几何代数的高阶逻辑形式化

Formalization of Geometric Algebra Theories in Higher-Order Logic

几何代数是一种用于描述和计算几何问题的代数语言,由于它统一表达分析和不依赖于坐标的几何计算等优点,现已成为数学分析、理论物理、几何学、工程应用等领域重要的理论基础和计算工具.然而,利用几何代数进行计算和建模分析的传统方法,如数值计算方法和符号方法等,都存在计算不精确或者不完备等问题.高阶逻辑定理证明是验证系统正确的一种严密的形式化方法.在高阶逻辑证明工具HOL-Light中建立了几何代数系统的形式化模型,主要包括片积、多重矢量、外积、内积、几何积、几何逆、对偶、基矢量运算和变换算子等的形式化定义和相关性质定理的证明.最后,为了说明几何代数形式化的有效性和实用性,在共形几何代数空间中,给刚体运动问题提供了一种简单有效的形式化建模与验证方法.
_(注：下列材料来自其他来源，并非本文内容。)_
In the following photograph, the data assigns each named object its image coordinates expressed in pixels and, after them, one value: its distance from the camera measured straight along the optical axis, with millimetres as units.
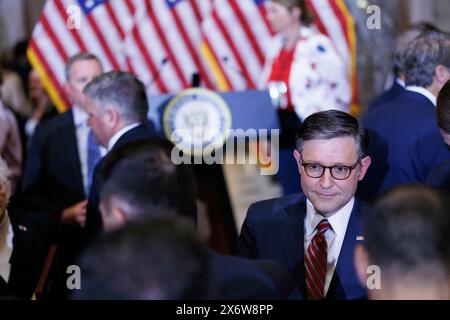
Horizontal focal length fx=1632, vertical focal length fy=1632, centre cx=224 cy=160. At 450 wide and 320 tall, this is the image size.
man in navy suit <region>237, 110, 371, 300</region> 5426
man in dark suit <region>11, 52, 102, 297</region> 8530
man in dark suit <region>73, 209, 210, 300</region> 3320
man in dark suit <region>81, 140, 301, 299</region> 4207
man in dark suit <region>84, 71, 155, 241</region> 7809
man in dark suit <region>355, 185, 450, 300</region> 3502
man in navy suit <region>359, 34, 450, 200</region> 7513
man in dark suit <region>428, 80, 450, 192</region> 5956
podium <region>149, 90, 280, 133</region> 9691
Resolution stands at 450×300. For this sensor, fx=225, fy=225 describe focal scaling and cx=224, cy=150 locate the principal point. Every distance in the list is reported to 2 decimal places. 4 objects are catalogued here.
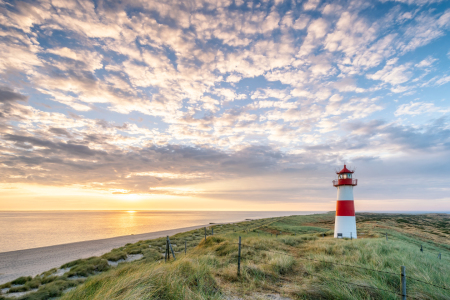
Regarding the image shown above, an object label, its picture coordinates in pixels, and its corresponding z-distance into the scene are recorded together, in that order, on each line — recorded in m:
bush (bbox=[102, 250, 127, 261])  16.59
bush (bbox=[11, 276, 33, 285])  11.80
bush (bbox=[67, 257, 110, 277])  12.77
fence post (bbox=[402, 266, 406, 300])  4.38
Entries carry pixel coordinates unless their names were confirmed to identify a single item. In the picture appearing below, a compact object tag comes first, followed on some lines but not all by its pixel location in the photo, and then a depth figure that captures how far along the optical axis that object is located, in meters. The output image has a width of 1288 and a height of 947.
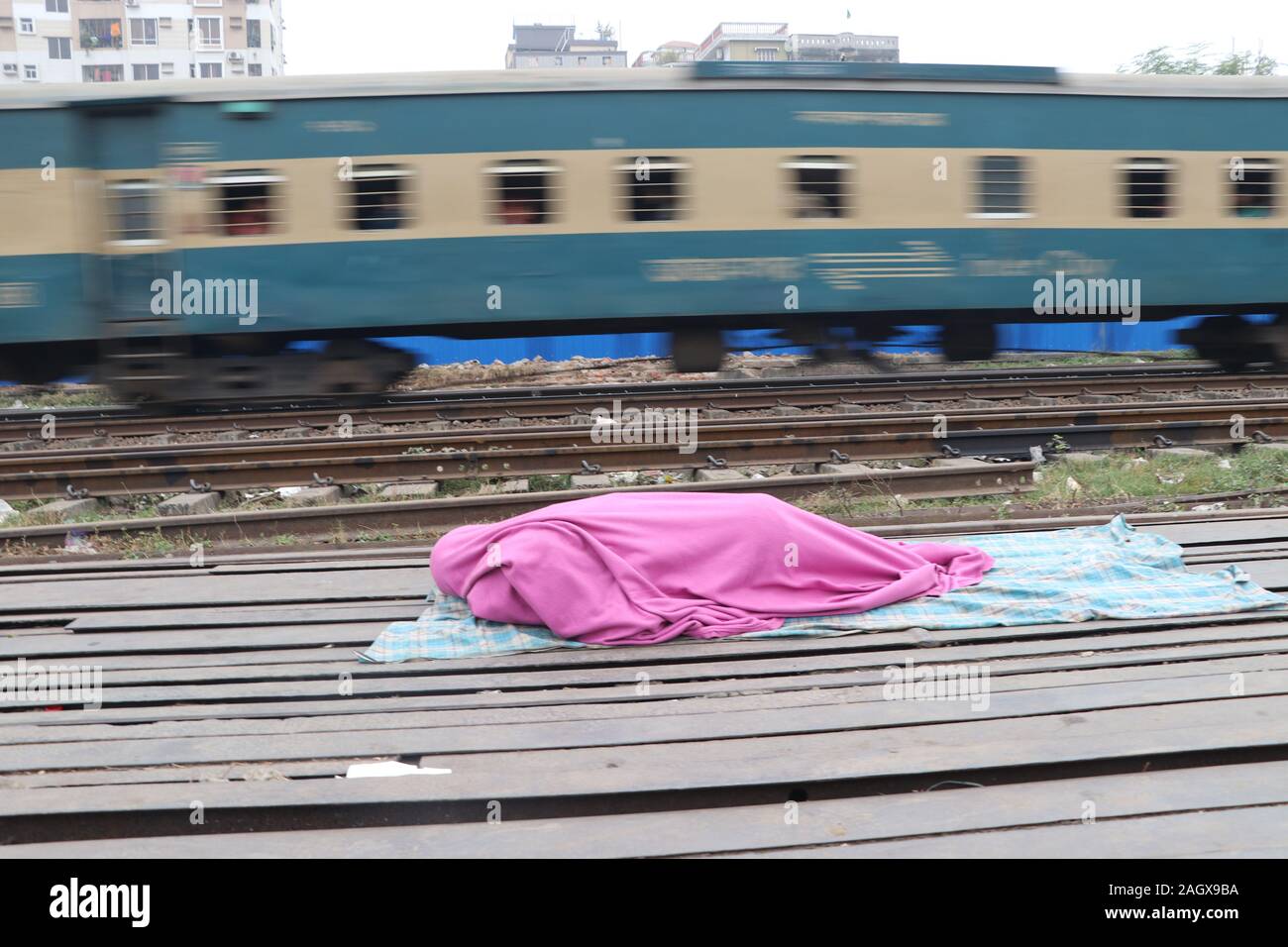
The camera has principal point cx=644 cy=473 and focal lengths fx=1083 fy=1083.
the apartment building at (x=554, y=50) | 78.00
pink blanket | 4.62
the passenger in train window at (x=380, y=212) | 11.38
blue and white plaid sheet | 4.63
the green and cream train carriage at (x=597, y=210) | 11.24
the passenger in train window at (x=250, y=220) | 11.28
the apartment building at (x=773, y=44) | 64.54
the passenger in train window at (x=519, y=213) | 11.51
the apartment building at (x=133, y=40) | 57.25
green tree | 27.69
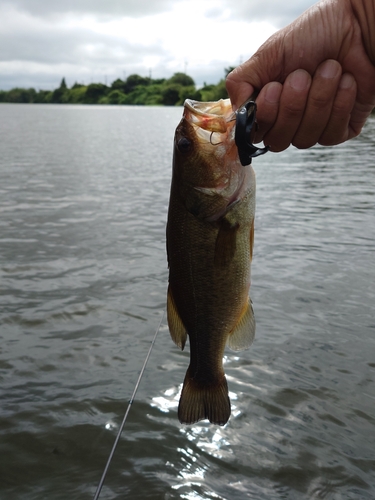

Geometric algebra（GA） is an algebraic language used to describe and calculate geometric problems. Due to its unified expression and coordinate-free geometric calculation, GA has now become an important theoretical foundation and calculation tool in mathematical analysis, theoretical physics, geometry and many other fields. While being widely used in the areas of modern science and technology, GA based analysis is traditionally performed using computer based numerical techniques or symbolic methods. However, both of these techniques cannot guarantee the analysis accuracy for safety-critical applications. The higher order-logic theorem proving is one of the rigorous formal methods. This paper establishes a formal model of GA in the higher-order logic proof tool HOL Light. The proof of the correctness is provided for some definitions and properties including blade, multivector, outer product, inner product, geometric product, inverse, dual, operation rules of basis vector and transform operator. In order to illustrate the practical effectiveness and utilization of this formalization, a conformal geometric model is established to provide a simple and effective way on rigid body motion verification.